• PROBLEM TO WORK ON: Look through the entries below, please, and copy every line with the word "Antasari".

• DATASET:
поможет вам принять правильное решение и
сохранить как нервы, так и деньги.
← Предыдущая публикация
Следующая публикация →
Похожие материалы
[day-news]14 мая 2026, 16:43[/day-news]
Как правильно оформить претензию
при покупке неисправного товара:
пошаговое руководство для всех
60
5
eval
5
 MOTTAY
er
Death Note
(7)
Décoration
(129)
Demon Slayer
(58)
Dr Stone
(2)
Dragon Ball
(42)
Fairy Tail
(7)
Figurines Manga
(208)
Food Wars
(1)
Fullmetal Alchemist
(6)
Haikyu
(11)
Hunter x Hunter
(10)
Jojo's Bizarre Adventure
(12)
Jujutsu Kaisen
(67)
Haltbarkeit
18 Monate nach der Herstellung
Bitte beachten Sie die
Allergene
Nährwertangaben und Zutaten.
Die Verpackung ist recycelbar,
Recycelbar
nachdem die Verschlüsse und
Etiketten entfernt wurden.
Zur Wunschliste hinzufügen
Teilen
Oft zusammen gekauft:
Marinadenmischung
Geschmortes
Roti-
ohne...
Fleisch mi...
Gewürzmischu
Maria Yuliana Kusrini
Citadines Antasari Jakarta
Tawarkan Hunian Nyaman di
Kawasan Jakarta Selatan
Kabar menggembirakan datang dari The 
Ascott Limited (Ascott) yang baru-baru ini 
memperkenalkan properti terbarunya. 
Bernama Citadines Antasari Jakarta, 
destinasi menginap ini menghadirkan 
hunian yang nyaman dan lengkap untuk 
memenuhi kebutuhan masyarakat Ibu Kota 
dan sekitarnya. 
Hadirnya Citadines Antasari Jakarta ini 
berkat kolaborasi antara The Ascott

• FINAL ANSWER:
Citadines Antasari Jakarta
Bernama Citadines Antasari Jakarta, 
Hadirnya Citadines Antasari Jakarta ini 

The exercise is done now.